**Page excerpt**
§ §
Forward-Looking Statements

This document contains “forward-looking statements” within the meaning of the Private Securities Litigation Reform Act of 1995. You can identify these statements and other forward-looking statements in this document by words such as “may”, “will”, “would”, “expect”, “anticipate”, “believe”, “estimate”, “plan”, “intend”, “continue”, or similar words, expressions or the negative of such terms or other comparable terminology. These statements include, but are not limited to, the benefits of the business combination transaction involving Towers Watson and Willis Group, including the combined company’s future financial and operating results, plans, objectives, expectations and intentions and other statements that are not historical facts. Such statements are based upon the current beliefs and expectations of Towers Watson’s and Willis Group’s management and are subject to significant risks and uncertainties. Actual results may differ from those set forth in the forward-looking statements.
§ §
**Extracted data**

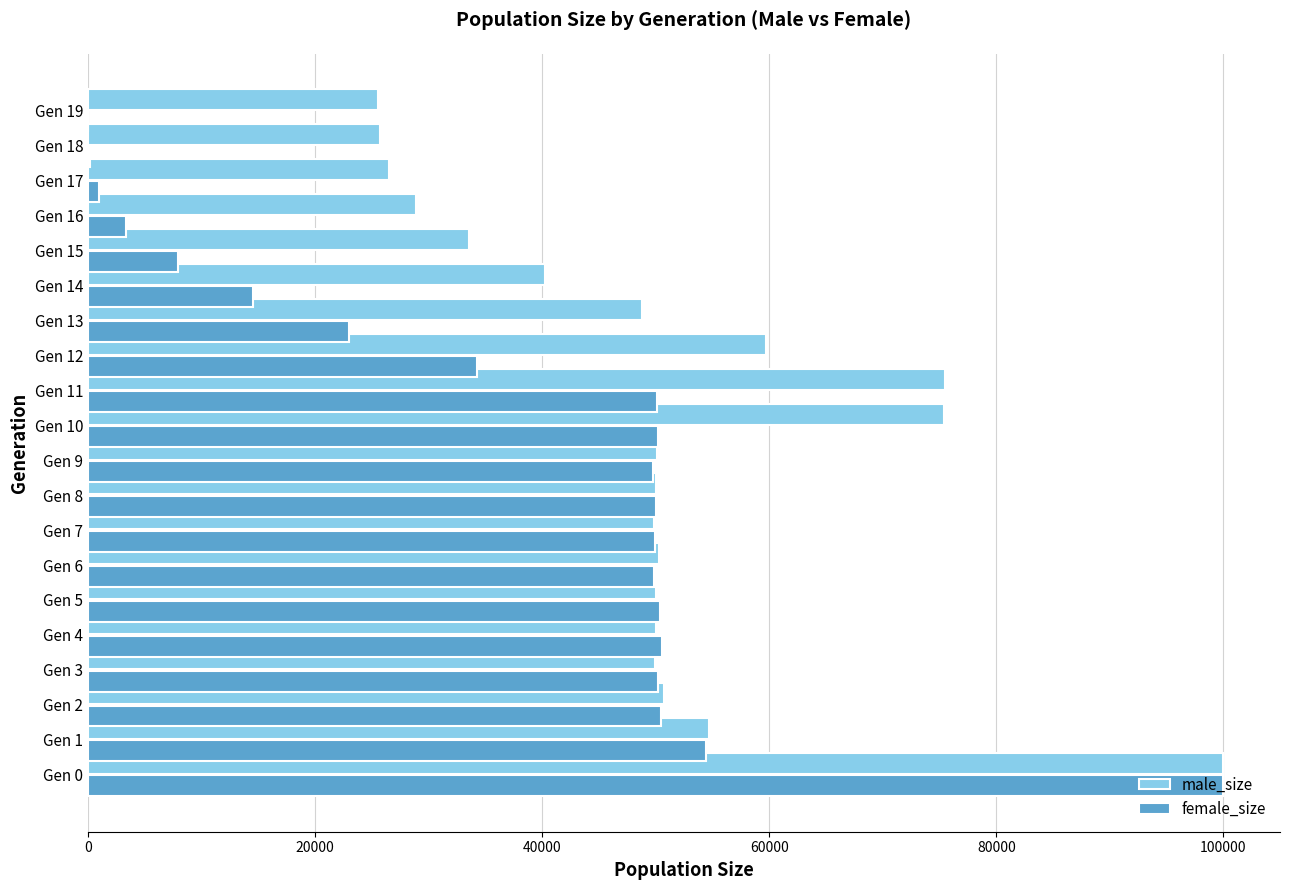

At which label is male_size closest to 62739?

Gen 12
§ §
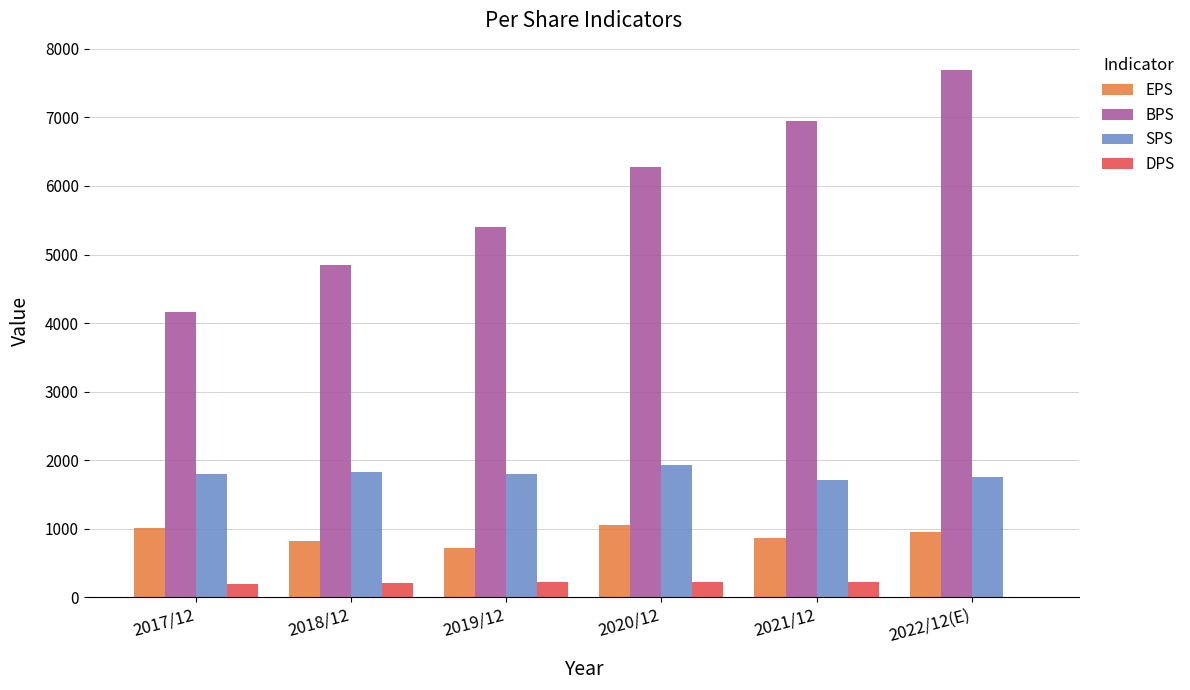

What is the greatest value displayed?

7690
§ §
**Exercise requirements**
Pick up the forward-looking statements notice on the Towers Watson and Willis Group business combination right after its final sentence, and carry it on.

**Answer to this task**
The following factors, among others, could cause actual results to differ from those set forth in the forward-looking statements: the ability to obtain governmental approvals of the transaction on the proposed terms and schedule; the failure of Towers Watson stockholders and Willis Group shareholders to approve the transaction; the failure of the transaction to close for any reason; the risk that the businesses will not be integrated successfully; the risk that anticipated cost savings and any other synergies from the transaction may not be fully realized or may take longer to realize than expected; the potential impact of the announcement or consummation of the proposed transaction on relationships, including with employees, suppliers, customers and competitors; changes in general economic, business and political conditions, including changes in the financial markets; significant competition; compliance with extensive government regulation; the combined company’s ability to make acquisitions and its ability to integrate or manage such acquired businesses. Additional risks and factors are identified under “Risk Factors” in Towers Watson’s Annual Report on Form 10-K filed on August 14, 2015, which is on file with the Commission, and under “Risk Factors” in the joint proxy statement/prospectus.

You should not rely upon forward-looking statements as predictions of future events because these statements are based on assumptions that may not come true and are speculative by their nature. Neither Towers Watson or Willis Group undertakes an obligation to update any of the forward-looking information included in this document, whether as a result of new information, future events, changed expectations or otherwise.